Wake up time has me in hustle to make the earliest bus. I’m out the door quickly. As I walk, my bowels adjust to a stretched stride and blood flow. I cross the traffic light and wait, but the bellowing rumble is too great. I contemplate.

“If I board the next bus, there are plenty of outs in case I can’t hold on.”

There is no way in hell I’m going anywhere. I have one choice – to get my ass back home.

I do the Chaplin back up the street. When one is in trouble, instincts dictate preparation: a loosening of the belt buckle, clicking the right key in a fist of palm sweat to quickly unlock the front door. Door open, I hurdle half my queen bed with the graceful finesse of O.J. in those Hertz commercials. My eyes bulge as I make the approach.

The sphincter belches a slew of goo before my ass hits the seat. While in an out-of-breath-head-slumped-in-hands ecstasy, I reach for toilet paper. My smoker’s cough kicks in as another round of mushed bacon dog knocks and exits my anxious and throbbing anus. It stings. Ecstasy gone, this is the last of it. I don’t look in the bowl this time, for my focus is on clearing my bloody nose after a sneezing fit.

I sit there, in all my shitting, coughing, sneezing, and wiping, contemplating the City of Angels, bacon dogs, crapping, dreams, life, and a beloved athlete disgraced by his raging temper. I know I need to get back on the road to work, but not before a thought of dietary concern: would the consumption of soy-based bacon dogs affect the consistency of my bowel movements? I take the thought in another direction. I am now serving soy-based hot dogs to drunken hipsters swaggering out of a chic, bourbon bar at two a.m.

As I finish wiping my ass, I realize the great potential for luring trust funded, hipster grubbiness toward the sweltering fumes of my hot dog cart. I exhale my sales pitch under a breath of contempt:

“Step right up for a healthy dose of colon-cleansing, soy-based and peppered indie-rock bacon dogs. And for the meat eaters among you, I’ve got your Kosher beef wrapped in greasy pig blankets. Bon Appétit!”

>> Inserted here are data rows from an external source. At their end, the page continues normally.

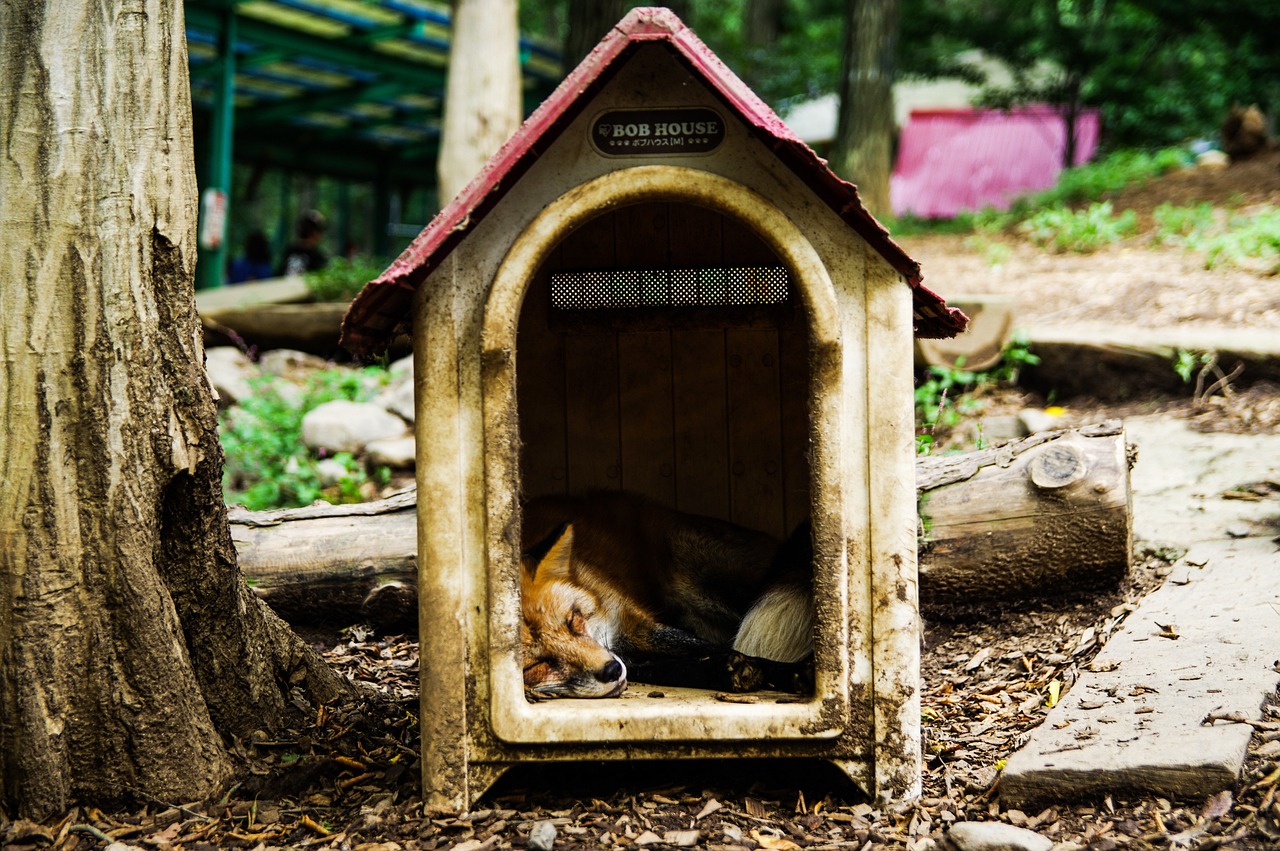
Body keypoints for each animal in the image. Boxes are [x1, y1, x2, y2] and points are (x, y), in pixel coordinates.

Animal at [517, 491, 808, 696]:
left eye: (573, 620)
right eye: (534, 666)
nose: (610, 670)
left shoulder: (630, 619)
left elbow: (710, 646)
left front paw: (792, 671)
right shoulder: (620, 652)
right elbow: (667, 669)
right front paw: (720, 671)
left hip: (706, 587)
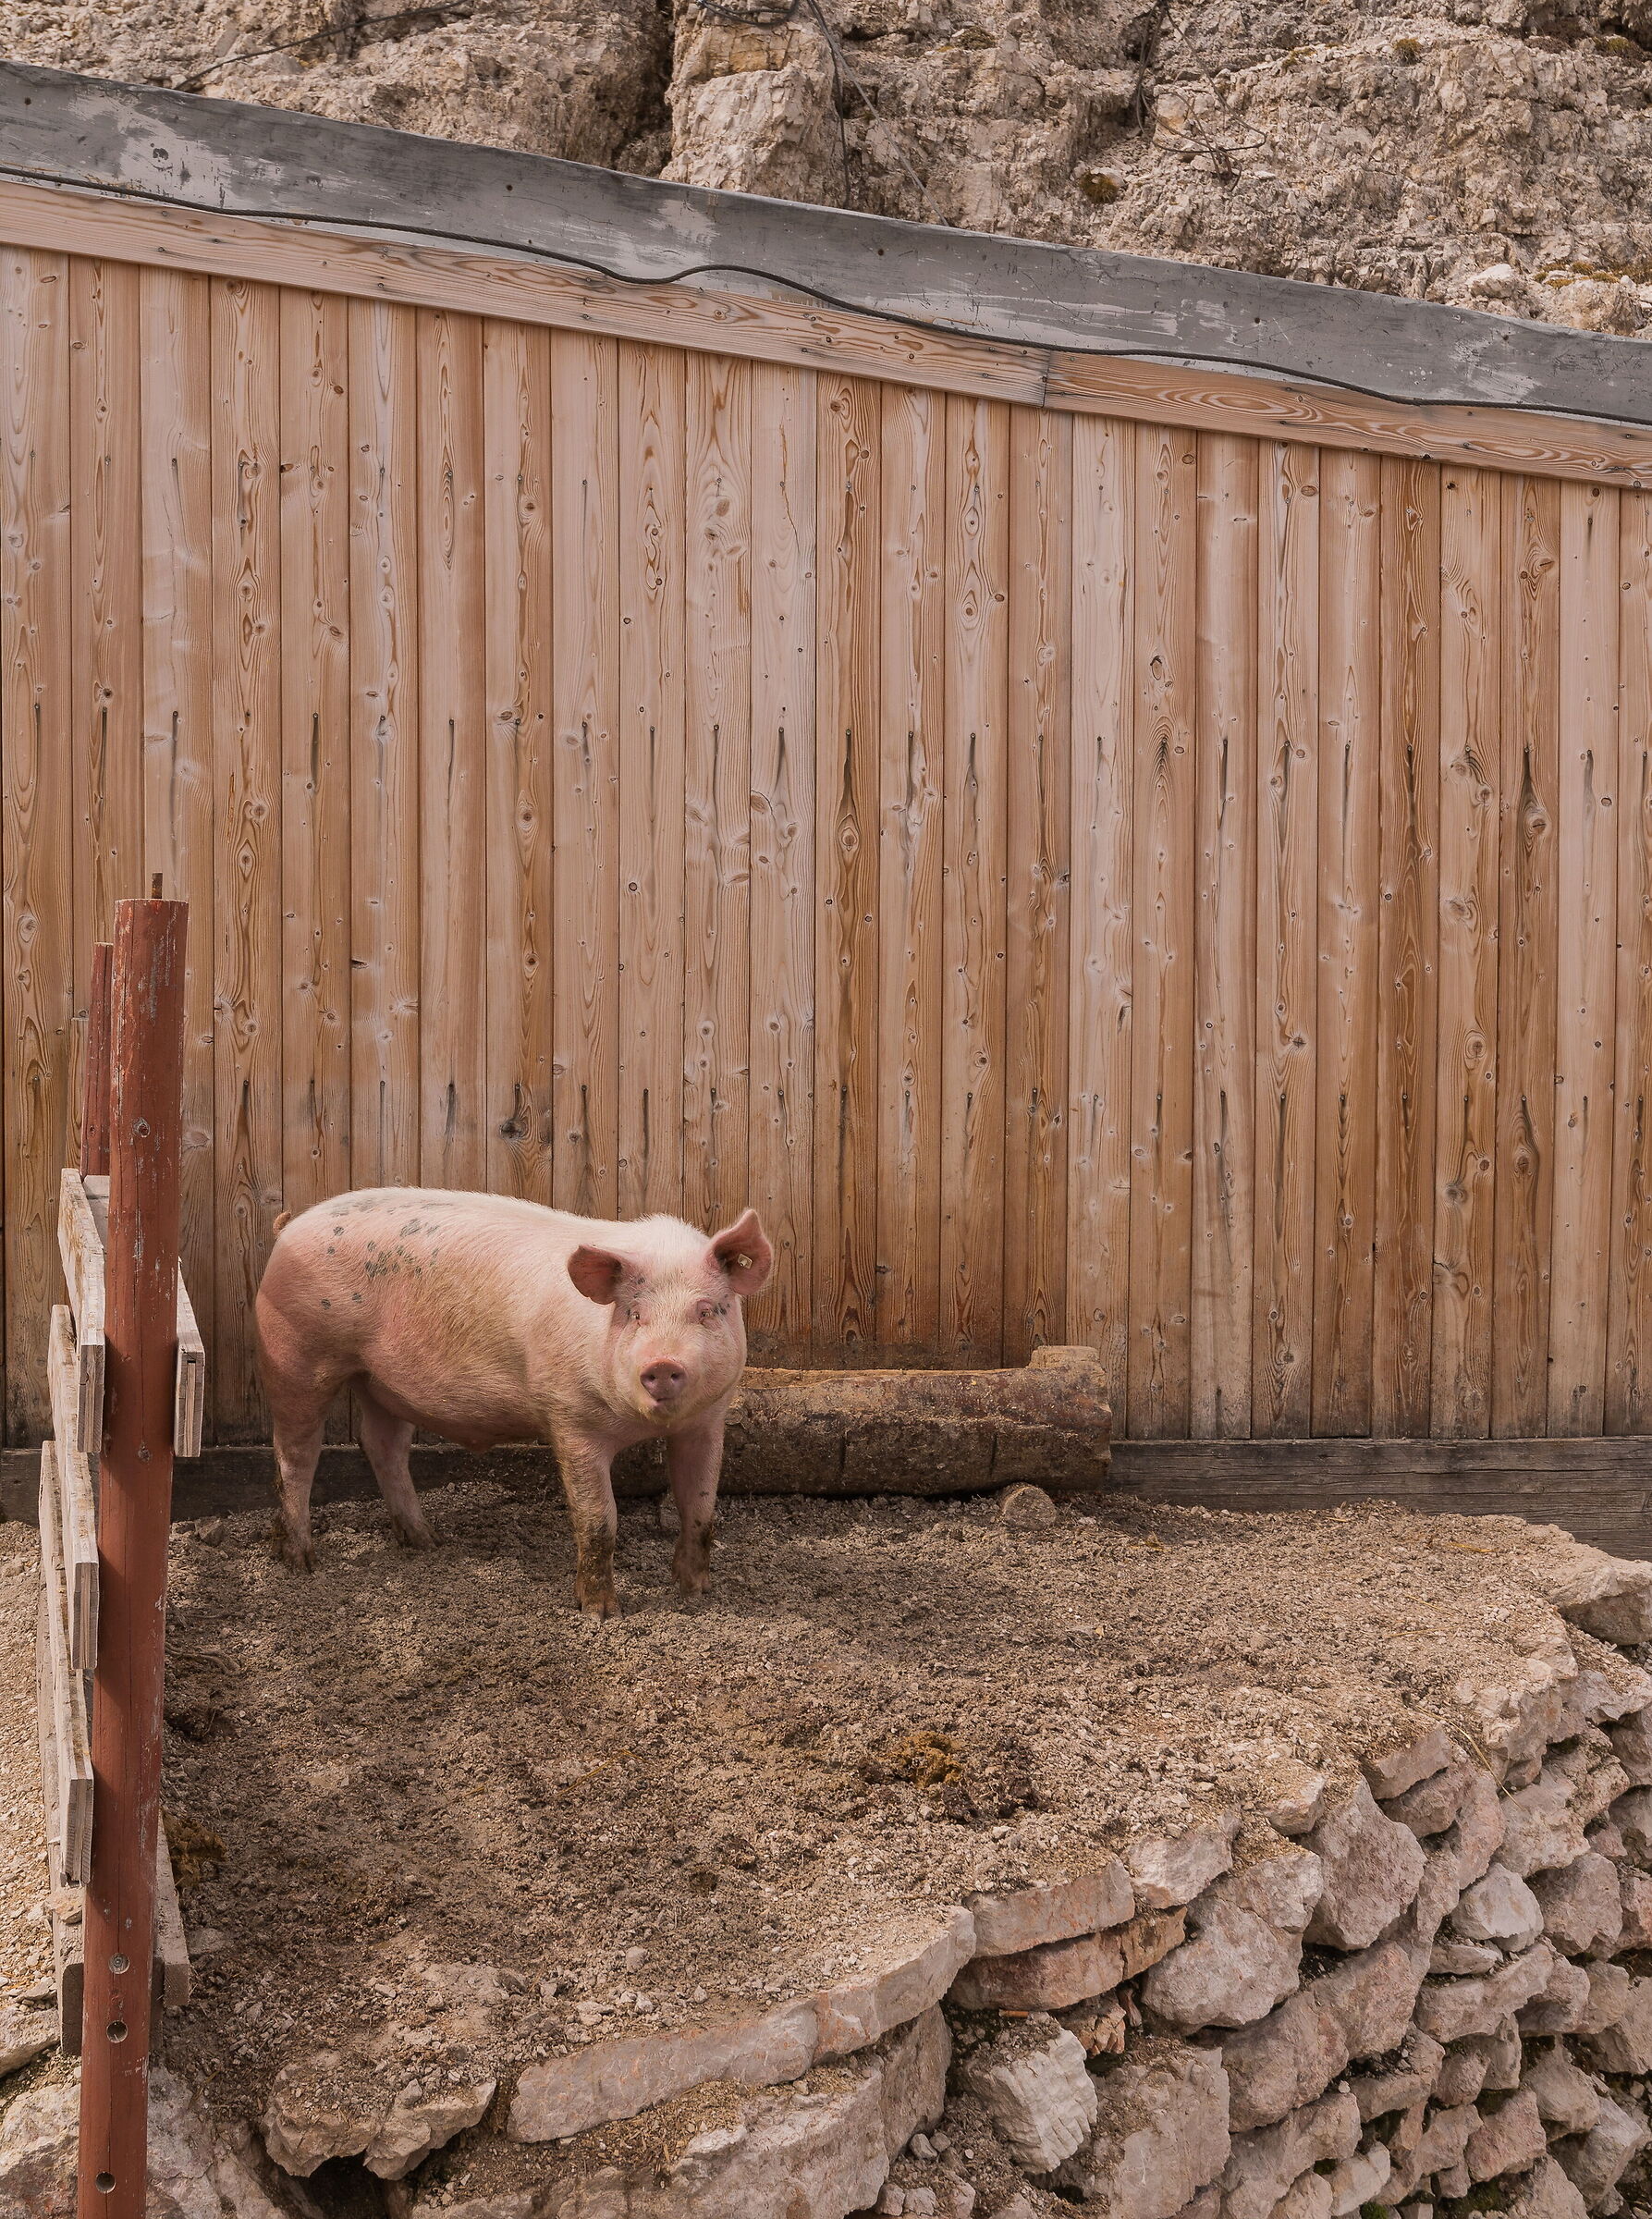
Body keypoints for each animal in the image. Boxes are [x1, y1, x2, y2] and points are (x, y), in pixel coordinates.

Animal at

As I head back out for another commute attempt, the rush of thoughts reinstate the absurdity that is my life. I realize the true degree of separation between me and my fellow humans: zero. Socrates wrote that “the only true wisdom is knowing you know nothing”. This is true, but it sure as hell felt good knowing my instincts met with reason when my bowels said, “Fuck you, here it comes!”